Citigroup Inc said on Thursday it plans to raise up to $100 million through selling shares of its Primerica Inc life insurance unit, as the financial colossus looks to shed assets outside its main banking business.

Citigroup tried earlier this year to sell the whole of Primerica, a life insurer that specializes in door-to-door sales, but failed to find a buyer willing to pay enough.

Most of Primerica's insurance risk from policies sold through the end of this year will be kept by Citigroup, according to Primerica's registration statement.

Citigroup has not yet determined the percentage of Primerica that it is selling. The $100 million value for the sale may be increased if demand is strong enough.

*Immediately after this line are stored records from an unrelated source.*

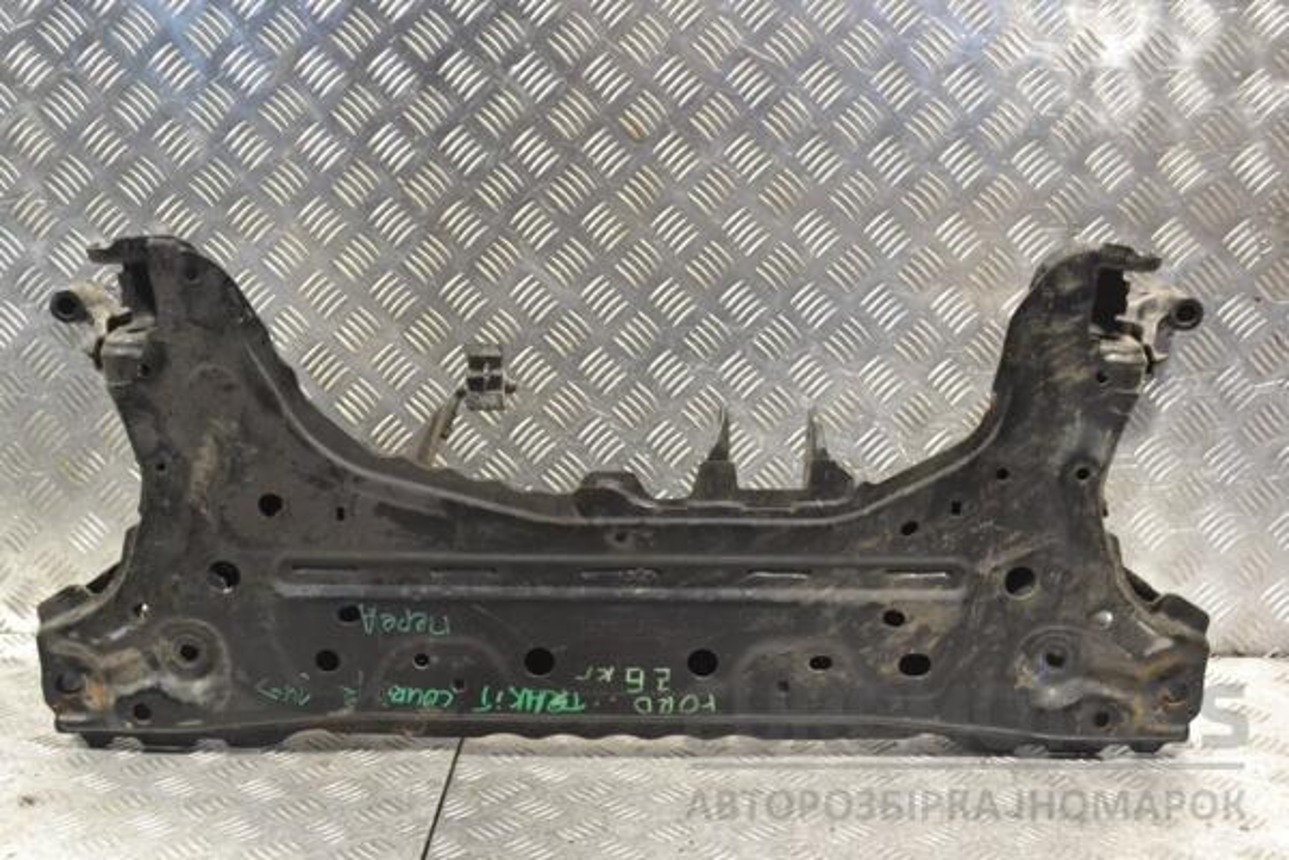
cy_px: 430
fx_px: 1719
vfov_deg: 28.1
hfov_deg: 41.1
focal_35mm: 48
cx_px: 644
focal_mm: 32
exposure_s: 1/200
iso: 3200
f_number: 7.1
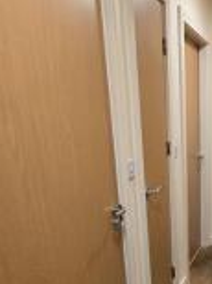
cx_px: 184
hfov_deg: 36.5
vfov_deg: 47.8
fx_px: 303
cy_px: 222
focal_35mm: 37
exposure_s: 1/50
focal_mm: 2.2
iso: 160
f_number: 2.2
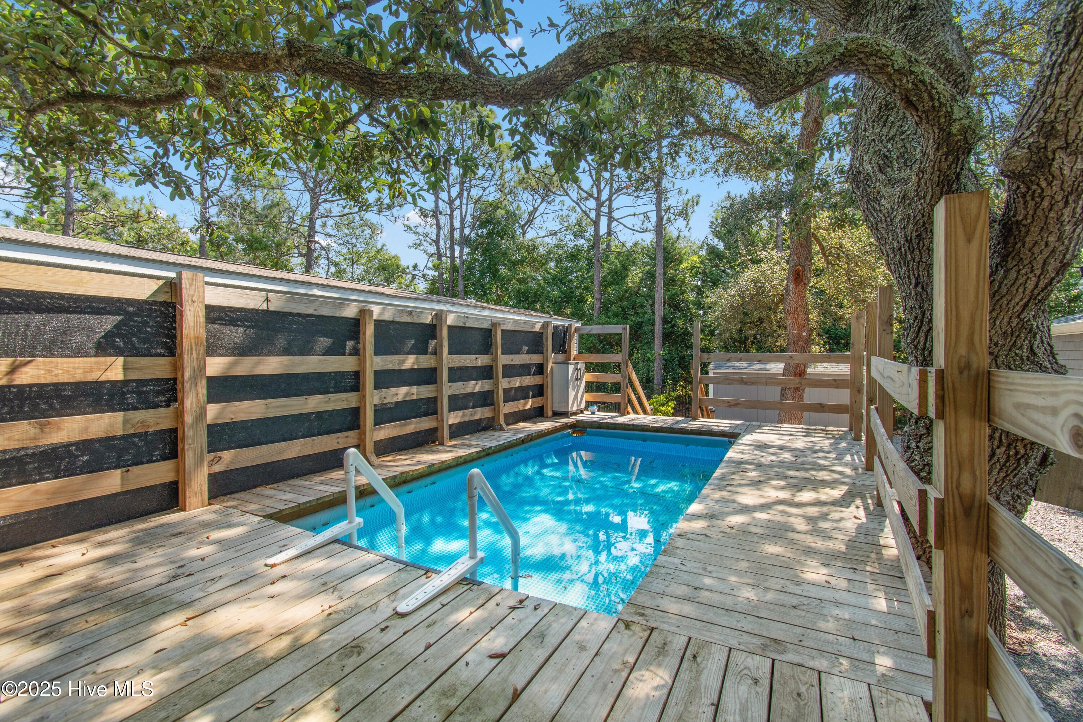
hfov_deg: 100.4
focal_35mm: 15
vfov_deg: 77.3
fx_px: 451
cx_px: 542
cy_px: 361
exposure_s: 1/160
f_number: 6.3
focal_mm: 10
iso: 100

Citigroup hopes to sell the rest of Primerica as soon as possible.

Primerica's accounting value overall, as measured by the book value of its equity, was $4.6 billion as of the end of June. But most of that value is from its insurance policies, which will by and large not be part of the initial public offering.

The IPO will help Primerica offer shares to its sales staff as an incentive, the company's registration statement said. Shares will be given to some Primerica employees and sales force leaders alongside the offering, and the unit plans to create a Primerica equity award compensation program.

These incentives will give us new ways to motivate our sales force, Primerica's registration statement said.

Primerica said it has about 100,000 licensed sales representatives.

The life insurance portion of Primerica was founded in 1977, but the company also has roots in American Can Co, a food packaging business that Gerry Tsai built into a financial conglomerate. Tsai made the mistake of paying too much for brokerage Smith Barney using borrowed money, forcing him to sell Primerica to Sandy Weill's Commercial Credit in the late 1980s. The combined companies, together with other acquisitions, became Citigroup.